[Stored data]
----

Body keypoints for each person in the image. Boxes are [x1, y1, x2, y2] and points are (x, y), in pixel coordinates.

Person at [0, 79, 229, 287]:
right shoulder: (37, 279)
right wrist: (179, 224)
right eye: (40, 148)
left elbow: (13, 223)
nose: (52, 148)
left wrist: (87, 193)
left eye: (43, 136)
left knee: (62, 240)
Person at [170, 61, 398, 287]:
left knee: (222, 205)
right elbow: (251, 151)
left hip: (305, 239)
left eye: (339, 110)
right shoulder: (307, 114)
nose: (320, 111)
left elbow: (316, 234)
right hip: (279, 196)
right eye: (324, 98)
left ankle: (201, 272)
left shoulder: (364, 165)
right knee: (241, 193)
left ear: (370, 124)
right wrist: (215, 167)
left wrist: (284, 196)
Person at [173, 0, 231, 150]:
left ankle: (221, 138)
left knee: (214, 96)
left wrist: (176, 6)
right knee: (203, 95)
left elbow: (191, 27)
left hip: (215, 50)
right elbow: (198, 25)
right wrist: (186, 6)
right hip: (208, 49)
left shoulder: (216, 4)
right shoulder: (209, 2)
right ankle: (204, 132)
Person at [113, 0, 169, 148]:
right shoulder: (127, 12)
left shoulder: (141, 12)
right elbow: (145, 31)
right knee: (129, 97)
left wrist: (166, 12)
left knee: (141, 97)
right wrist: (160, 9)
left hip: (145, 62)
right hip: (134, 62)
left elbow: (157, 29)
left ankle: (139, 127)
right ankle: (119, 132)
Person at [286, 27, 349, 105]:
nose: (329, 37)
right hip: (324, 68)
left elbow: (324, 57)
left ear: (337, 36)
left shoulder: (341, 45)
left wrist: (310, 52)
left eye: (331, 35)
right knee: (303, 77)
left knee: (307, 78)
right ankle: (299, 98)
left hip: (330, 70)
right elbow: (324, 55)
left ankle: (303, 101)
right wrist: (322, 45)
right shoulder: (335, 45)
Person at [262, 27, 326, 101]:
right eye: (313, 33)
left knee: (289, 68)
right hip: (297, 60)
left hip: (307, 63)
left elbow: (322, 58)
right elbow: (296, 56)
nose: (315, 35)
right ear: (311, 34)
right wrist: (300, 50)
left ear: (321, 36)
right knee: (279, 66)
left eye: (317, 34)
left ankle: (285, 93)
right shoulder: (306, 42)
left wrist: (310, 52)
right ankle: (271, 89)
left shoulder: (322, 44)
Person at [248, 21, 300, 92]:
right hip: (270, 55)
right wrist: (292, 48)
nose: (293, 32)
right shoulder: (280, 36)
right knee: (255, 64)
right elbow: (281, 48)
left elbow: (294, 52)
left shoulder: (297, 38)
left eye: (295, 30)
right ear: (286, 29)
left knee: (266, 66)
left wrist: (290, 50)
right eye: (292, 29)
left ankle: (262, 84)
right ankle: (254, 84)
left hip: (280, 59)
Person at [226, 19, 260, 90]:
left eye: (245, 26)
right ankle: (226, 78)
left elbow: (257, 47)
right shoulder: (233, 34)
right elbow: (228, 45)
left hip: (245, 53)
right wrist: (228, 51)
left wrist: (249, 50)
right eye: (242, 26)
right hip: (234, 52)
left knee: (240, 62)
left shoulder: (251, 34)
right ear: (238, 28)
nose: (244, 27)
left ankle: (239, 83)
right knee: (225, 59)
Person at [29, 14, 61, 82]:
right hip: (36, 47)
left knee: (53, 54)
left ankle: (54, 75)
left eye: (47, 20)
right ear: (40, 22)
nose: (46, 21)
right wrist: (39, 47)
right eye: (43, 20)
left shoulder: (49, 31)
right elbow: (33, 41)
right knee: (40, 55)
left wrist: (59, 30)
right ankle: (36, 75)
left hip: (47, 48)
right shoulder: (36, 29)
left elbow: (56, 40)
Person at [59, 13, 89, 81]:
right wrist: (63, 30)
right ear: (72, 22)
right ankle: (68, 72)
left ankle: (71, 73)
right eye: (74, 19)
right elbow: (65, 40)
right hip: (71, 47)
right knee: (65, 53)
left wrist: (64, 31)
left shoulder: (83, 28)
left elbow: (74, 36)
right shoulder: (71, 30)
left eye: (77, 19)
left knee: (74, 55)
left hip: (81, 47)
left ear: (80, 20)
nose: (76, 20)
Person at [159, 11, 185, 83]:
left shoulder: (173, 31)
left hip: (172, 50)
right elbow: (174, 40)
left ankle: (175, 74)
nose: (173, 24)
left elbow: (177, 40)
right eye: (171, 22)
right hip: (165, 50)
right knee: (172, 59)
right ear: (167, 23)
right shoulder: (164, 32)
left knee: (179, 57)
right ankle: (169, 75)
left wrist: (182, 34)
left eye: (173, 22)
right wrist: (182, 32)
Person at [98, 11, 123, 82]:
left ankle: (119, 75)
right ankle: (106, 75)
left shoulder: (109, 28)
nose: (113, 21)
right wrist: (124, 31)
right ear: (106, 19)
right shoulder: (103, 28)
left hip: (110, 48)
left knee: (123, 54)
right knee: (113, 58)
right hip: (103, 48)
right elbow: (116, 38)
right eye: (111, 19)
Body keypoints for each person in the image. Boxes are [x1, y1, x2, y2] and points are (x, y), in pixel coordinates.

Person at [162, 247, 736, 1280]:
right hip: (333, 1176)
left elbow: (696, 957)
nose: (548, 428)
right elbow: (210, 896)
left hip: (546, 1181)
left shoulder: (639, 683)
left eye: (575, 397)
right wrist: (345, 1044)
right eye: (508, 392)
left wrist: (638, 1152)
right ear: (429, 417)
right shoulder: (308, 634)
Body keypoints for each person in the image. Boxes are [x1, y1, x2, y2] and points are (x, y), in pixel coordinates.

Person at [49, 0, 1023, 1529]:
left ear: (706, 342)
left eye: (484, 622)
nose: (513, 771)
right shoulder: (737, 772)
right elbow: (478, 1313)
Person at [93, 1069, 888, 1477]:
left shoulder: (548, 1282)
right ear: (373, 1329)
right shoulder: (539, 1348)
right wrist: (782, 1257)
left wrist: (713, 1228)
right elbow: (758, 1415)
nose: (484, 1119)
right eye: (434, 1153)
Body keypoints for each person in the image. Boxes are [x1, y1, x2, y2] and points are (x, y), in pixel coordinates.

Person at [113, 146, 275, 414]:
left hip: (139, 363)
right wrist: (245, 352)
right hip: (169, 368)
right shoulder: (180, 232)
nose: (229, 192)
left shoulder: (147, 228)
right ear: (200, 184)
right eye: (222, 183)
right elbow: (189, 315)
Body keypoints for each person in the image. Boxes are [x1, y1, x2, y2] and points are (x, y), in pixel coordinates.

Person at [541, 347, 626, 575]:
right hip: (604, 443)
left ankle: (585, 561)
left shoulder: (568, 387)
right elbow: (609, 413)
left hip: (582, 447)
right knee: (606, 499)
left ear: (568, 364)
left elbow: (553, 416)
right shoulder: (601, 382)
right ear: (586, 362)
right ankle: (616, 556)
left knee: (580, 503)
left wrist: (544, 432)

----

=== Your assignment ===
In the entries above, the lines between the one holding "right knee: (203, 95)" and the one holding "left ankle: (139, 127)", inclusive, are to be printed exactly as written, and those alone.

=== Worked solution ===
right knee: (203, 95)
left elbow: (191, 27)
left hip: (215, 50)
right elbow: (198, 25)
right wrist: (186, 6)
right hip: (208, 49)
left shoulder: (216, 4)
right shoulder: (209, 2)
right ankle: (204, 132)
Person at [113, 0, 169, 148]:
right shoulder: (127, 12)
left shoulder: (141, 12)
right elbow: (145, 31)
right knee: (129, 97)
left wrist: (166, 12)
left knee: (141, 97)
right wrist: (160, 9)
left hip: (145, 62)
right hip: (134, 62)
left elbow: (157, 29)
left ankle: (139, 127)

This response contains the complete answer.